* [Task to complete]: Tally how many lines in the data hold the word "conditions", and give the result with no other text.

* [Given data]:
[Start of section]
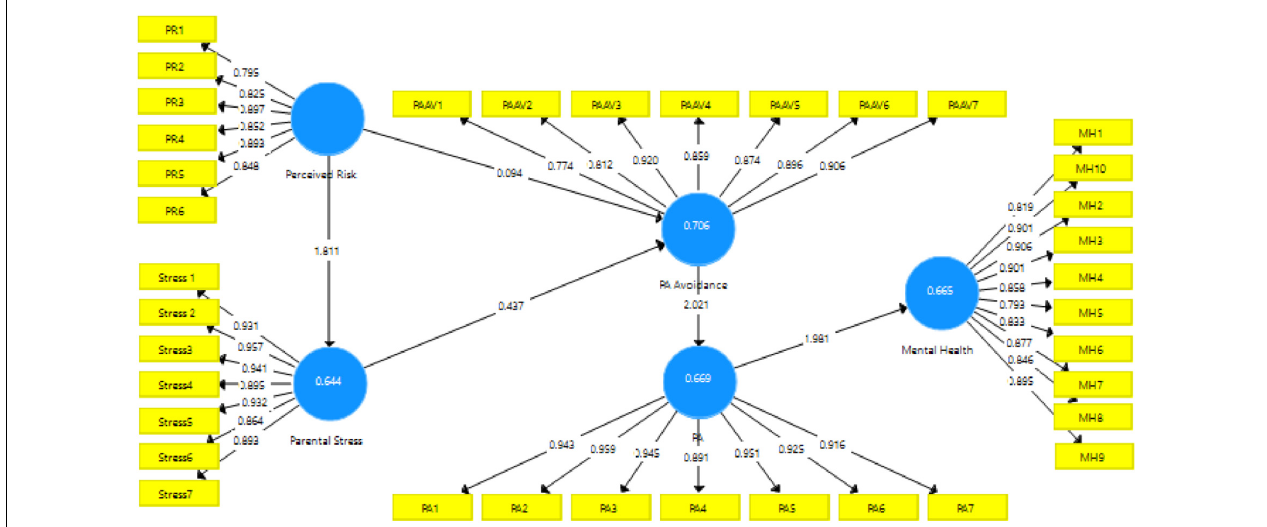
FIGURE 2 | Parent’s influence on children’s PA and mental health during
[End of section]
[Start of section]
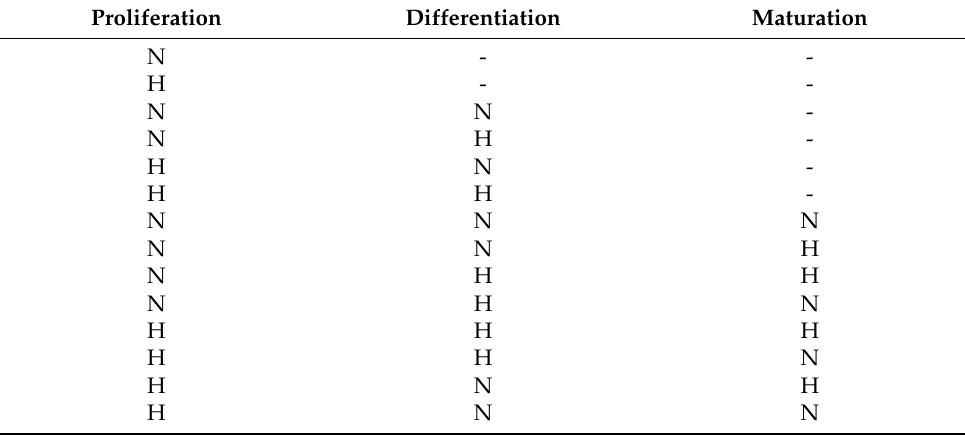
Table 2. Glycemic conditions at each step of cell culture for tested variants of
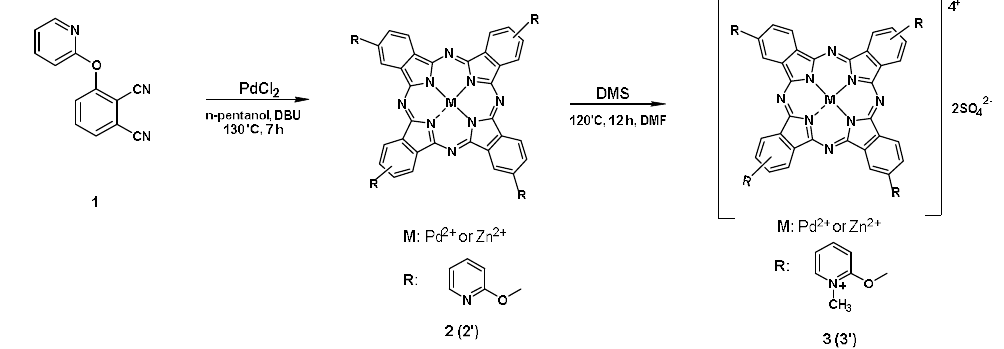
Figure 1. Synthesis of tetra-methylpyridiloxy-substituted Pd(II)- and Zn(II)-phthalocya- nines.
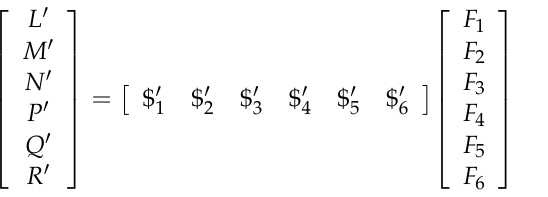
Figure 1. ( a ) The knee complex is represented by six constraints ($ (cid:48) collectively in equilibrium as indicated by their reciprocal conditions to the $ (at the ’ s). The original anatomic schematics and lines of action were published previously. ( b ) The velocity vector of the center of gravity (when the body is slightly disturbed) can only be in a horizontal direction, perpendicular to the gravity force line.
[End of section]
* [Response to the task]: 2